Another startling element to the cholera saga was brought to light by Joia Mukherjee, the executive director of the grassroots Partners In Health, in an October 22 PIH.org article written shortly after the outbreak.
Mukherjee said that among the victims of the aid embargo put in place by the US, Canada and Europe after Aristide won the 2000 elections were the water treatment facilities in the region where cholera first appeared.
His views reflect the concerns of growing numbers of people in Latin American and the Caribbean over Haiti’s treatment.
Seitenfus said that as a Latin American, he is shamed by Haiti’s treatment.
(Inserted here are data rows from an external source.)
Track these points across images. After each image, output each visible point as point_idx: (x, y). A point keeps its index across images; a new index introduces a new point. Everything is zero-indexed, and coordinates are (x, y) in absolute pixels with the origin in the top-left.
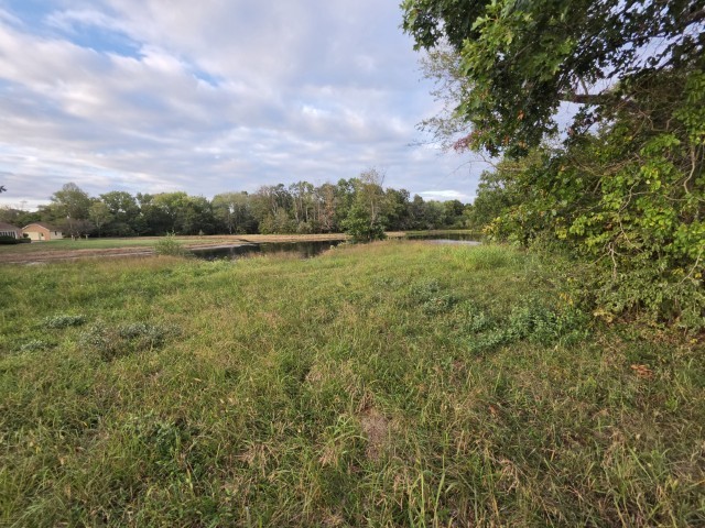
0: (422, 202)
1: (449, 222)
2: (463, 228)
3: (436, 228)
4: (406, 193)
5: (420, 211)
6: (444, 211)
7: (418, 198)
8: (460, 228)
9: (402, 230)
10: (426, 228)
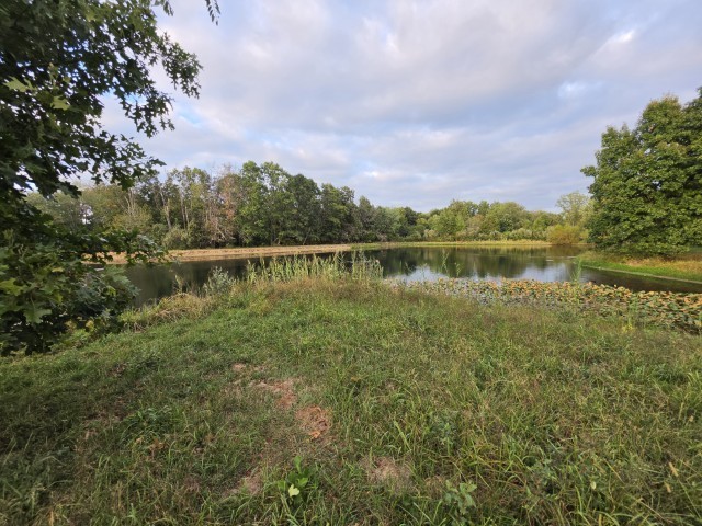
0: (369, 207)
1: (403, 233)
2: (421, 240)
3: (389, 240)
4: (350, 193)
5: (370, 217)
6: (398, 218)
7: (364, 202)
8: (417, 240)
9: (346, 242)
10: (376, 240)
It’s an “offense to our conscience”, he said.
Mark Weisbrot of the Centre for Economic Policy Research warned in a December 17 British Guardian article that the continued participation of Latin American countries in the Minustah military mission is increasingly untenable as the mission’s predatory role becomes more evident.
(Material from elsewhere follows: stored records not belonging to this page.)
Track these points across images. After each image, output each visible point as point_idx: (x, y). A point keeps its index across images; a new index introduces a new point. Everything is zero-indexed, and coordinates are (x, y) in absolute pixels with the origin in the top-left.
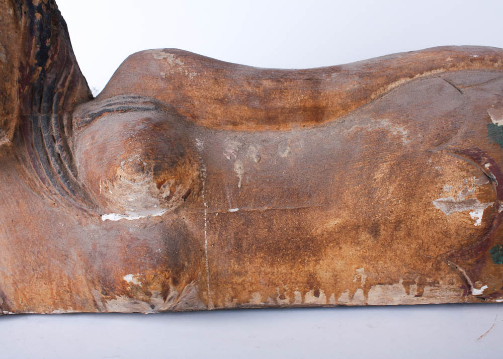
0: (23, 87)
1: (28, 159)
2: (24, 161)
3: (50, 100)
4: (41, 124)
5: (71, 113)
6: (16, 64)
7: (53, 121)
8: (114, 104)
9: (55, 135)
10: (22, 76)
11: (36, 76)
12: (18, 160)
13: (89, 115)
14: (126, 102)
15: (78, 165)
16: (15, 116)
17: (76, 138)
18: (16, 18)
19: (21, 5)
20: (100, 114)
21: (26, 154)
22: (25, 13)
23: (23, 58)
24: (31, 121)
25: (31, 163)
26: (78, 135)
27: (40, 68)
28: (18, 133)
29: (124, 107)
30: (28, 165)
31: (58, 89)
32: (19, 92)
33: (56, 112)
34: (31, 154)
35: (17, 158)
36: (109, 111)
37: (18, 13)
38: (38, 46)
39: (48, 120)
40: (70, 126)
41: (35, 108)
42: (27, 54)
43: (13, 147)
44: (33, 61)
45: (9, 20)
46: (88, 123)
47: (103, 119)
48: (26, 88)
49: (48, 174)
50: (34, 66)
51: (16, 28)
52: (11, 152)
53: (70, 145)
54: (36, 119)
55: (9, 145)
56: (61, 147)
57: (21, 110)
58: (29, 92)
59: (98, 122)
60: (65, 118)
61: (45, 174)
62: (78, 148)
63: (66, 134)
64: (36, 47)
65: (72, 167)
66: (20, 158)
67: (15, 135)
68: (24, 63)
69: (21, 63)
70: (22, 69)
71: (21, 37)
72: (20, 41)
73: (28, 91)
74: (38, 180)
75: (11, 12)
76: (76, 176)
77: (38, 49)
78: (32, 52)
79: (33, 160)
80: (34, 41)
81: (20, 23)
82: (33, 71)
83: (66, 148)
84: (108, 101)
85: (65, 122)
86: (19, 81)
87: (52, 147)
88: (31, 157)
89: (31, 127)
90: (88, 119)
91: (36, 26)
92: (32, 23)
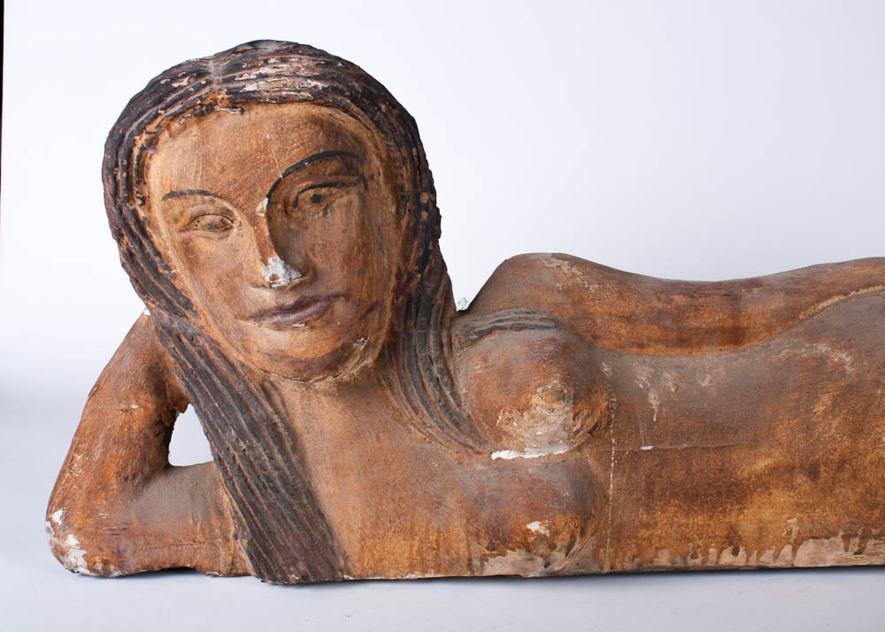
0: (397, 297)
1: (397, 384)
2: (390, 386)
3: (429, 314)
4: (415, 341)
5: (450, 329)
6: (394, 270)
7: (432, 338)
8: (506, 320)
9: (433, 356)
10: (399, 284)
11: (414, 284)
12: (381, 385)
13: (475, 333)
14: (520, 318)
15: (462, 391)
16: (384, 331)
17: (458, 360)
18: (398, 215)
19: (407, 201)
20: (490, 332)
21: (395, 378)
22: (409, 211)
23: (401, 263)
24: (403, 339)
25: (400, 389)
26: (460, 356)
27: (419, 276)
28: (386, 353)
29: (519, 324)
30: (396, 391)
31: (436, 301)
32: (393, 304)
33: (435, 329)
34: (401, 378)
35: (379, 381)
36: (501, 328)
37: (403, 210)
38: (421, 249)
39: (426, 336)
40: (450, 345)
41: (411, 323)
42: (406, 259)
43: (375, 369)
44: (412, 266)
45: (390, 219)
46: (474, 342)
47: (493, 338)
48: (401, 299)
49: (423, 402)
50: (413, 272)
51: (397, 227)
52: (372, 375)
53: (451, 368)
54: (409, 336)
55: (370, 366)
56: (441, 371)
57: (392, 325)
58: (405, 302)
59: (487, 342)
60: (444, 334)
61: (419, 401)
62: (461, 372)
63: (446, 354)
64: (418, 250)
65: (454, 394)
66: (383, 382)
67: (381, 355)
68: (403, 268)
69: (399, 269)
70: (399, 276)
71: (401, 239)
72: (400, 243)
73: (402, 301)
74: (407, 408)
75: (393, 210)
76: (459, 405)
77: (421, 253)
78: (412, 256)
79: (404, 386)
80: (416, 244)
81: (402, 222)
82: (411, 278)
83: (446, 371)
84: (496, 317)
85: (445, 341)
86: (394, 291)
87: (429, 370)
88: (401, 382)
89: (404, 345)
90: (475, 337)
91: (421, 227)
92: (417, 224)
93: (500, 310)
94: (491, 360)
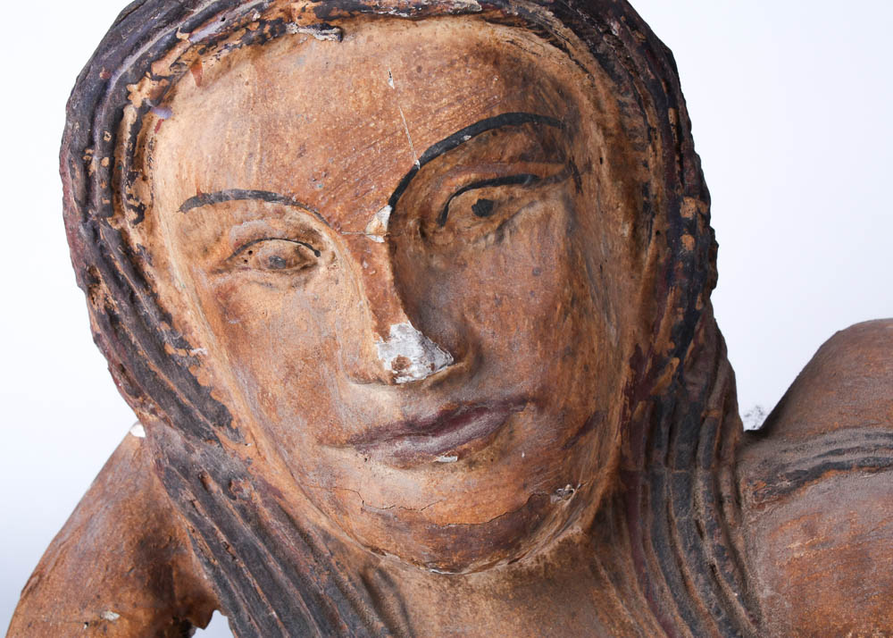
0: (632, 404)
1: (631, 576)
2: (618, 580)
3: (695, 440)
4: (668, 492)
5: (734, 468)
6: (628, 351)
7: (700, 487)
8: (849, 451)
9: (703, 522)
10: (635, 378)
11: (665, 378)
12: (599, 579)
13: (788, 476)
14: (877, 447)
15: (764, 593)
16: (607, 471)
17: (753, 529)
18: (636, 243)
19: (653, 215)
20: (816, 474)
21: (626, 564)
22: (658, 233)
23: (640, 337)
24: (644, 487)
25: (636, 587)
26: (756, 522)
27: (676, 361)
28: (609, 513)
29: (878, 459)
30: (629, 590)
31: (708, 411)
32: (624, 416)
33: (707, 468)
34: (639, 564)
35: (595, 571)
36: (840, 467)
37: (644, 233)
38: (680, 310)
40: (737, 501)
41: (659, 455)
42: (650, 328)
43: (587, 546)
44: (663, 343)
45: (621, 250)
46: (785, 494)
47: (823, 485)
48: (639, 407)
49: (685, 615)
50: (665, 355)
51: (633, 267)
52: (581, 557)
53: (740, 545)
54: (656, 480)
55: (577, 540)
56: (719, 552)
57: (621, 458)
58: (647, 415)
59: (812, 495)
60: (725, 477)
61: (675, 613)
62: (761, 555)
63: (729, 517)
64: (674, 312)
65: (747, 599)
66: (603, 572)
67: (599, 517)
68: (644, 347)
69: (637, 348)
70: (636, 361)
71: (641, 288)
72: (638, 298)
73: (643, 412)
74: (651, 627)
75: (626, 231)
76: (756, 622)
77: (681, 317)
78: (663, 322)
79: (645, 581)
80: (670, 298)
81: (644, 256)
82: (659, 365)
83: (729, 552)
84: (828, 444)
85: (726, 491)
86: (627, 392)
87: (697, 549)
88: (639, 572)
89: (644, 499)
90: (787, 483)
91: (681, 265)
92: (673, 258)
93: (835, 430)
94: (822, 530)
Referring to the attempted coup d’etat against the elected government in Venezuela in 2002, he asked whether any Latin American government would have dared to take part in an occupation mission had the coup succeeded.
Weisbrot explained the stakes for Latin America and the Caribbean in Haiti: “People who do not understand US foreign policy think that control over Haiti does not matter to Washington, because it is so poor and has no strategic minerals or resources.
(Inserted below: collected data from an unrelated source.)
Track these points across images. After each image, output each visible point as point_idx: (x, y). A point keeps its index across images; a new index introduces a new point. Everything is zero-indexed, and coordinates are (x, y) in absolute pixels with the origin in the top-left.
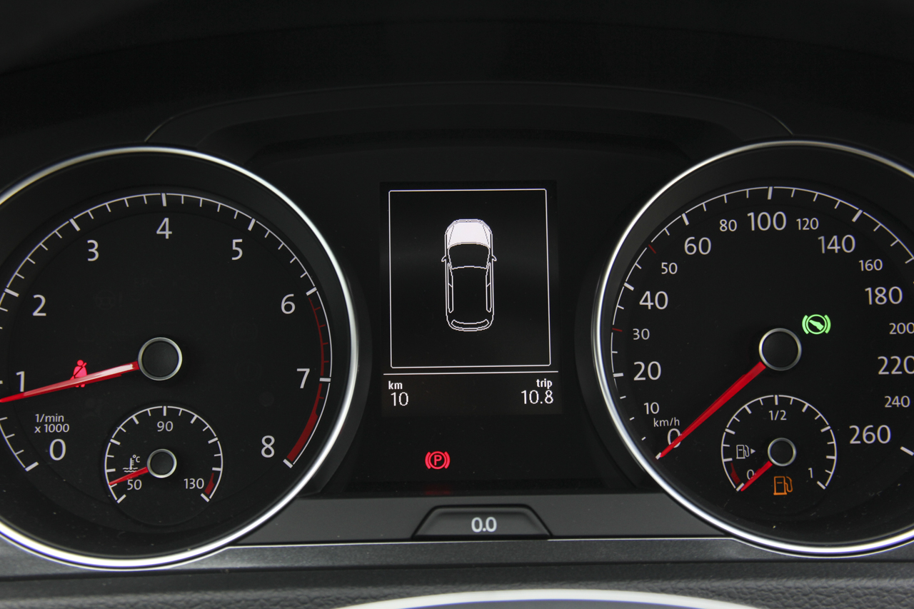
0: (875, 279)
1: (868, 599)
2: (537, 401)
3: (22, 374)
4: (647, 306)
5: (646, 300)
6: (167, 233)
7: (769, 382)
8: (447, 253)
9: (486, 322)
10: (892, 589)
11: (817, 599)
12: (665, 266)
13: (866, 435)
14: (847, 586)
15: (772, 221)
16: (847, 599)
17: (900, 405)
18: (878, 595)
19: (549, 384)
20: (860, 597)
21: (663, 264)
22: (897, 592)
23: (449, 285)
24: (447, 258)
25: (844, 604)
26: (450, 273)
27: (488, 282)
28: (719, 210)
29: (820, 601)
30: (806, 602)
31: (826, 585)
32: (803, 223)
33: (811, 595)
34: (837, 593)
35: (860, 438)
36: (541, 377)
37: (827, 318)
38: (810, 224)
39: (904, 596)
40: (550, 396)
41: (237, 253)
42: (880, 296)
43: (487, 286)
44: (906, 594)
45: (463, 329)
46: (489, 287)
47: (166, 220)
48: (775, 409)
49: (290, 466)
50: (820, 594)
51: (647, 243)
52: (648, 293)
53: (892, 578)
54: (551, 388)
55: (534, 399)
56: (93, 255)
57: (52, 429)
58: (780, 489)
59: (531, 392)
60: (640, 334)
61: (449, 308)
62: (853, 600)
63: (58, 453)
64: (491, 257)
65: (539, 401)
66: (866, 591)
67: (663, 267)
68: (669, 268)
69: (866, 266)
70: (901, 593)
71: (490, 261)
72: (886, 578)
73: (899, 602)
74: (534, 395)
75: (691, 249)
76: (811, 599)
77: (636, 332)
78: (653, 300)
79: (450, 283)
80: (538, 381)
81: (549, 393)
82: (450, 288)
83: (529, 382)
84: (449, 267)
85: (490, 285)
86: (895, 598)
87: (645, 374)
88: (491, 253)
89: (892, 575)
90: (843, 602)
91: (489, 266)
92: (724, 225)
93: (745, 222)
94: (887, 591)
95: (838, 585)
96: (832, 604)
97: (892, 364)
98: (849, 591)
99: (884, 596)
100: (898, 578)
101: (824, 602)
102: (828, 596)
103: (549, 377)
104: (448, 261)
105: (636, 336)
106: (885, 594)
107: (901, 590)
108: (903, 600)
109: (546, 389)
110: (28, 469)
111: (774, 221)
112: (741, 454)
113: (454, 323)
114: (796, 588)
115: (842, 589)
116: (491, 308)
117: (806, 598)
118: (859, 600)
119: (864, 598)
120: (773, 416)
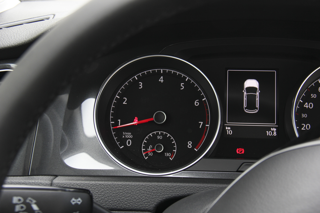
3: (119, 120)
4: (306, 107)
5: (306, 105)
6: (162, 81)
8: (245, 89)
9: (256, 110)
12: (312, 95)
19: (275, 130)
23: (245, 99)
24: (245, 91)
27: (257, 98)
36: (273, 127)
41: (182, 87)
43: (257, 100)
45: (249, 112)
47: (162, 77)
49: (197, 150)
51: (307, 88)
52: (307, 103)
56: (140, 87)
57: (127, 137)
60: (304, 115)
61: (245, 106)
63: (129, 144)
64: (258, 91)
65: (272, 135)
68: (314, 96)
71: (258, 92)
74: (270, 133)
77: (303, 115)
78: (308, 105)
80: (272, 129)
81: (275, 132)
83: (269, 129)
87: (305, 128)
88: (258, 89)
91: (257, 94)
103: (275, 127)
104: (245, 92)
105: (303, 116)
110: (121, 148)
113: (246, 110)
116: (258, 106)
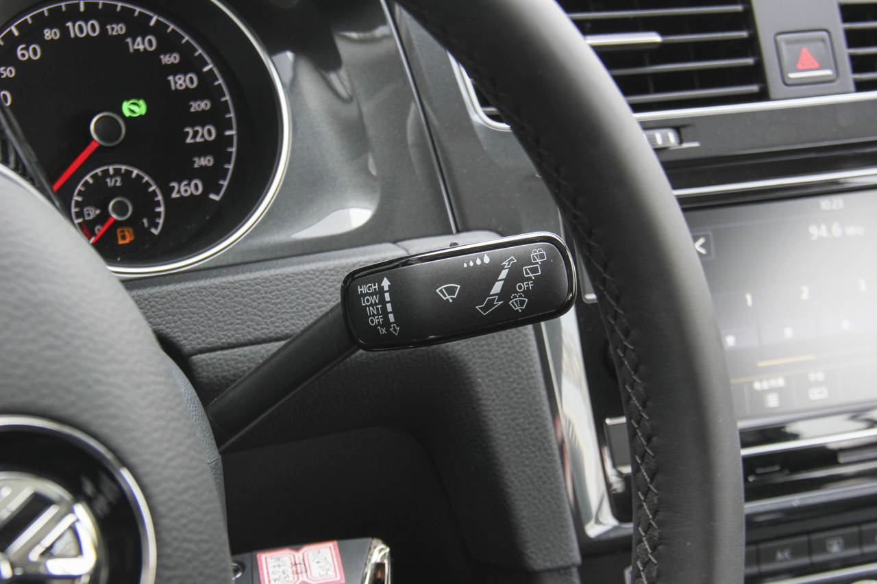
0: (175, 69)
1: (191, 296)
7: (102, 156)
10: (207, 286)
11: (154, 301)
12: (4, 70)
13: (185, 189)
14: (175, 289)
15: (87, 29)
16: (176, 298)
17: (206, 164)
18: (197, 291)
20: (185, 295)
21: (2, 69)
22: (211, 287)
25: (175, 302)
28: (42, 23)
29: (157, 303)
30: (147, 305)
31: (160, 291)
32: (113, 29)
33: (150, 300)
34: (169, 295)
35: (179, 192)
37: (142, 103)
38: (118, 29)
39: (216, 290)
42: (180, 82)
44: (217, 288)
48: (111, 177)
50: (157, 297)
53: (206, 279)
58: (124, 237)
62: (181, 298)
66: (189, 291)
67: (2, 71)
68: (8, 72)
69: (167, 59)
70: (214, 288)
72: (202, 279)
73: (213, 295)
75: (23, 55)
76: (150, 302)
86: (210, 292)
89: (206, 277)
90: (173, 300)
92: (49, 34)
93: (65, 31)
94: (204, 288)
95: (169, 289)
96: (166, 303)
97: (196, 133)
98: (178, 292)
99: (202, 292)
100: (211, 278)
101: (160, 303)
102: (162, 298)
106: (203, 290)
107: (214, 286)
108: (216, 292)
111: (90, 29)
112: (89, 215)
114: (138, 296)
115: (172, 291)
117: (146, 302)
118: (185, 297)
119: (189, 295)
120: (110, 183)
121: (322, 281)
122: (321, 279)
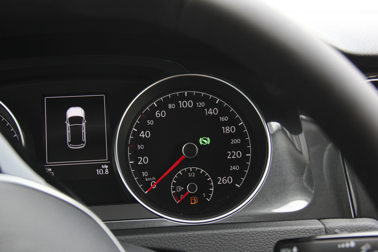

“But that is not how Washington operates … Left governments will be removed or prevented from taking power where it is possible to do so.”
In his interview, Seitenfus described a vision for Haiti based on true international solidarity. “Enough of playing with Haiti!” he said.
He paid tribute to the outpouring of solidarity and compassion following the earthquake, but said charity cannot be the driving force of international relations.
What is needed, he says, is autonomy and sovereignty of peoples, fair and equitable commerce, and respect by human beings towards each other.
Seitenfus said in Haiti: “We must build roads, hydroelectric dams, assist in building government structures, including a judiciary system.
“The UN says it is not mandated to do that. Its mandate in Haiti is to maintain the peace of the graveyard.”
Seitenfus may have been removed, but his words gave voice to countless Haitians still living in miserable conditions in camps for the internally displaced — or still waiting for the promised “reconstruction”.
They will not wait forever. They will continue to assert their rights.
The longer the elites of Haiti and the world fail to offer a vision for the future of the country, the more certain become social explosions through which the people reassert their dignity and their rightful claim to social justice.